DNA Damage Response in Cancer: Mechanisms, Implications, and Therapeutic Opportunities

Abstract

The DNA Damage Response (DDR) constitutes an intricate network of sensing, signaling, and repair pathways that safeguards genomic stability against a constant barrage of endogenous metabolic by-products and exogenous genotoxic insults. Upon lesion recognition, specialized sensor complexes—such as the MRN (MRE11–RAD50–NBS1) and KU70/80 assemblies—activate master transducer kinases ATM, ATR, and DNA-PKcs, which in turn orchestrate a multilayered cascade of post-translational modifications, cell-cycle checkpoints, chromatin remodeling, and transcriptional re-programming.
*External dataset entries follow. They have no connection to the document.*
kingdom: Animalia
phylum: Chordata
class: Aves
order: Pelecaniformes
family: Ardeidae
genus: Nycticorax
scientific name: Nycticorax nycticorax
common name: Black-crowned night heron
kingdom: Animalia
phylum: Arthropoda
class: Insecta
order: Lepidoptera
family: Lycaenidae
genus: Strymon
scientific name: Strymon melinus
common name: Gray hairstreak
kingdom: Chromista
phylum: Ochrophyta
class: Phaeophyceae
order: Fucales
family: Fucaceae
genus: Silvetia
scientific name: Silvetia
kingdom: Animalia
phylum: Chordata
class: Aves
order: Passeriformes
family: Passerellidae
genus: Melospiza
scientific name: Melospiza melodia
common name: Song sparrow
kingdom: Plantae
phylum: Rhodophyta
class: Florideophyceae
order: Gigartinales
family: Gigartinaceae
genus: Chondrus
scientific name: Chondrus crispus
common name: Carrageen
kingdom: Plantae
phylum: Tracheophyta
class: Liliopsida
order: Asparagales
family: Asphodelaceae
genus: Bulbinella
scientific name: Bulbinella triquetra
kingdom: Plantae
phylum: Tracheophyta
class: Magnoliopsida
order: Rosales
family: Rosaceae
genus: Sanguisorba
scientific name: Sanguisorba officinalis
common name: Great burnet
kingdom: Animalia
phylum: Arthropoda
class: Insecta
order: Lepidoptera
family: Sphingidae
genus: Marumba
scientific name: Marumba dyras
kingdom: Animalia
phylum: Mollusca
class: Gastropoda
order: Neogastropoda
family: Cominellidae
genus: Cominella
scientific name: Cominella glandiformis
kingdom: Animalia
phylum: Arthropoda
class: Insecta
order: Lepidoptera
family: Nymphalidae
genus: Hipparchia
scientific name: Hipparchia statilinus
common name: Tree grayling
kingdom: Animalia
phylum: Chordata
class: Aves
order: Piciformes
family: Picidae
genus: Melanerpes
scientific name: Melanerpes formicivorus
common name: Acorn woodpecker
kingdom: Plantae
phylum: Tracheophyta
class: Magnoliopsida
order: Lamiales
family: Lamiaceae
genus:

Downstream effector modules channel the repair of single- and double-strand breaks through error-free (homologous recombination, nucleotide- and base-excision, mismatch repair) or error-prone (non-homologous end-joining, translesion synthesis) mechanisms, thereby balancing genomic fidelity with cellular viability. In oncogenesis, germline or somatic aberrations in DDR genes—exemplified by BRCA1/2, ATM, CHEK2, and mismatch-repair components—fuel genomic instability, clonal evolution, and therapeutic resistance. Paradoxically, these defects create synthetic-lethal vulnerabilities that can be therapeutically leveraged. The clinical success of PARP inhibitors in BRCA-mutant breast, ovarian, pancreatic, and prostate cancers has validated DDR targeting as a precision-oncology paradigm and catalyzed the development of next-generation agents against ATR, ATM, DNA-PK, CHK1/2, and WEE1. Combinatorial regimens coupling DDR inhibitors with immune checkpoint blockade, radiotherapy, and epigenetic modulators are broadening the therapeutic horizon, while circulating tumor DNA and functional genomic screens are refining patient stratification. This review synthesizes current insights into DDR molecular circuitry, delineates how DDR dysfunction shapes the mutational landscape and tumor microenvironment, and critically appraises emerging translational strategies. By integrating mechanistic biology with clinical evidence, we highlight opportunities and challenges in harnessing DDR pathways to improve cancer prognosis and overcome resistance, paving the way for next-generation, genotype-directed interventions.